The concept of the Jewish people has been at the center of Zionist ideology and what it did to the Palestinians. Israeli intellectual Boaz Evron argues that “the problematic situation in which modern Israel finds itself is derived, inter alia, from assumptions and ideologies about the nature of the Jewish people and the Jewish state that have largely been refuted by historical developments.” Israeli historian Shlomo Sand writes that Israel’s attachment to an “unbridled ethnocracy that grossly discriminates against certain of its citizens, rests on the active myth of an eternal nation that must ultimately forgather in its ancestral land.” Professor of Jewish history, Yakov Rabkin, writes that what “underlies Zionist ideology” is “the concept of the Jewish people.” Israeli government policies vis-à-vis the Palestinians have always been about how to defend this “Jewish peoplehood” and whatever the definition of that peoplehood encompasses.

Indeed, Jewish identity does not only concern the Palestinians, but it is also existentially relevant to them. The Nakba—the destruction of over 500 Palestinian towns and villages and the expulsion of 750,000 Palestinian refugees—was a direct result of this vision of Jewish peoplehood that needs to be preserved and protected. The Gaza genocide was rationalized and justified by Israel and its supporters by the need to protect the “Jewish people.” When Israel commenced its genocide, US Secretary of State Antony Blinken came to Israel and explicitly cited his Jewishness to explain why he feels personally required to support Israel and its military.
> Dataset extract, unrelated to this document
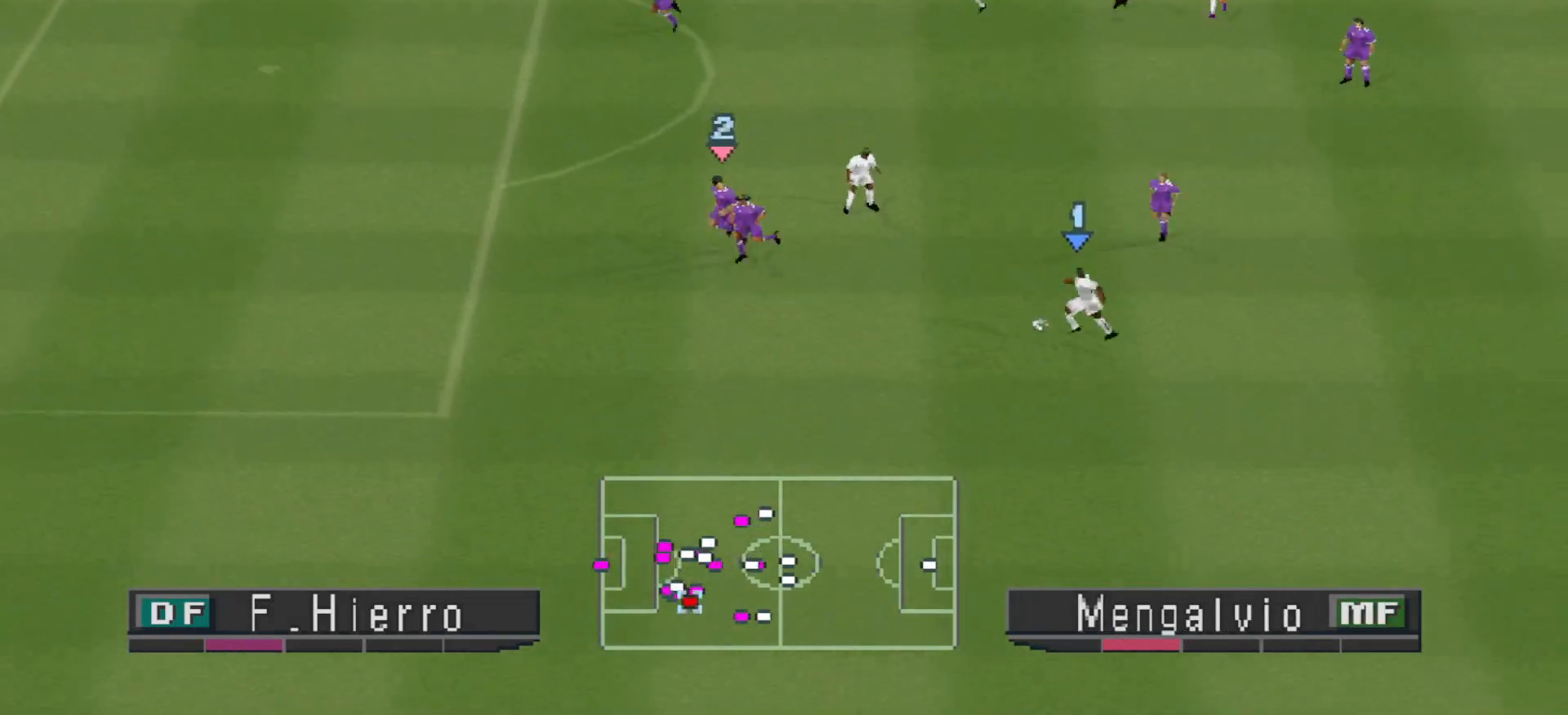
{"buttons": ["CROSS", "SQUARE", "R1"], "events": [[33, "DPAD_LEFT", "up"], [67, "CROSS", "down"], [133, "DPAD_DOWN", "up"]]}
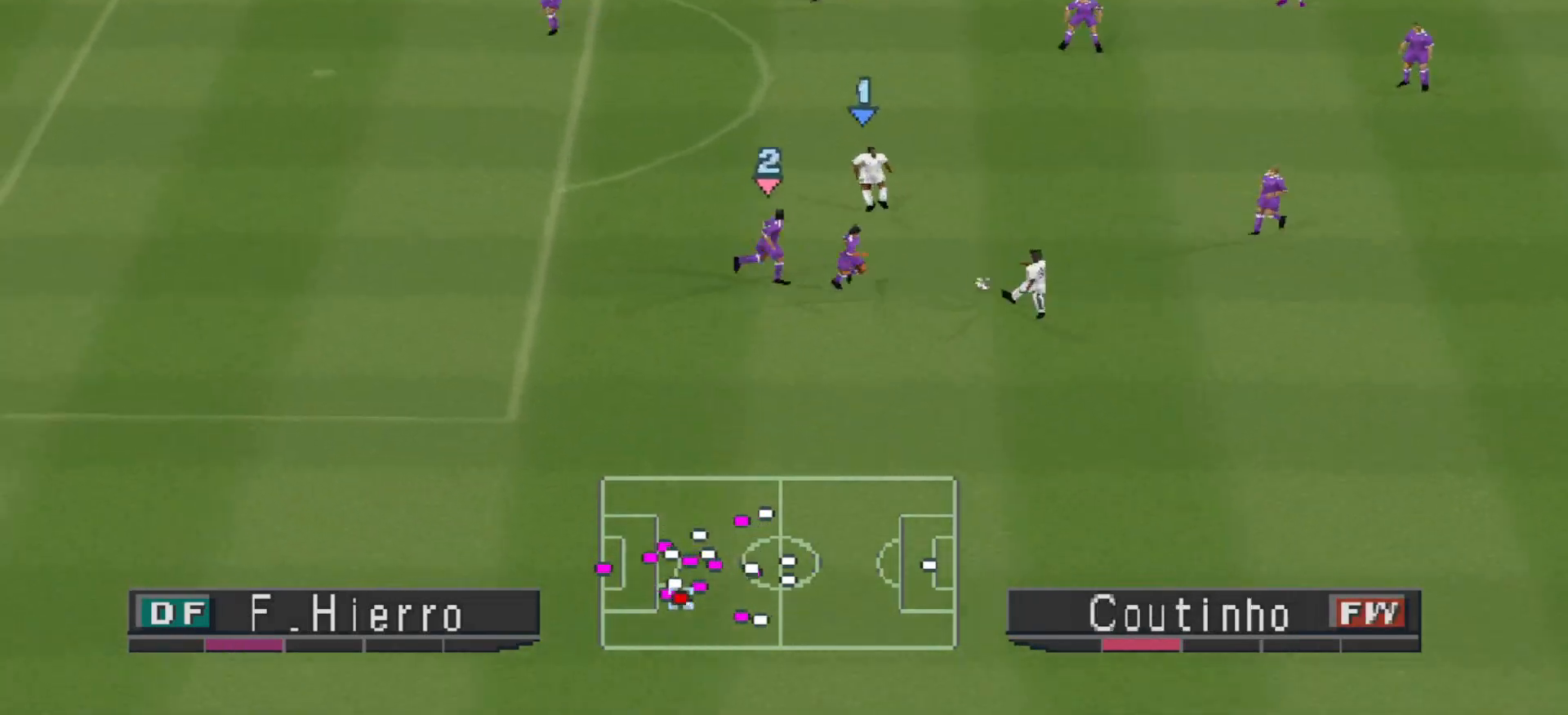
{"buttons": ["SQUARE", "R1", "DPAD_UP", "DPAD_LEFT"], "events": [[267, "DPAD_LEFT", "down"], [300, "CROSS", "up"], [300, "DPAD_UP", "down"]]}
By equating genocide with Jewishness, as the American Jewish establishment wants him to do, Carlson is challenging the essence of why Antony Blinken may not be a practicing Jew but feels part of a “Jewish peoplehood.” By extension, Carlson is also challenging you, Peter, and Goldberg and Klein to reflect on the essence of contemporary Jewishness. You are confronted with a choice: the easy route of dismissing him as a bigot or asking tough questions. What does it mean that the majority of synagogues and Jewish community centers have Israeli flags? What does the removal of these flags entail? How much of contemporary Jewishness is left without Zionism? Why do many American Jews insist on Jewishness as an “ethnicity” even though ample books have collapsed that idea? Why would 540 Columbia students feel a need to call themselves Zionists and defend Israel in the midst of the genocide?

Many in the Palestinian community view the Carlson phenomenon as miraculous because, for the first time, they see in Carlson the possibility that the structures that have been leading to the expulsion and extermination of Palestinians are being fundamentally challenged. Carlson is holding a sledgehammer and is destroying these structures. Dismissing him as a bigot helps stop this sledgehammer and, from the vantage point of many Palestinians, feels like a deeply Zionist act.

This is, of course, not to accept Carlson’s other views, but to focus on his impact on the Palestine issue as well as the Lebanese situation.

A brilliant analysis, by this Palestinian author, addressed to Peter Beinart, who published it under his very interesting site "The Beinart notebook", which I get by email myself, I'm forwarding it through our blog for better understanding of the original issue and causes of the Israeli/Palestinian dilemma.
As always my deep many thanks to all.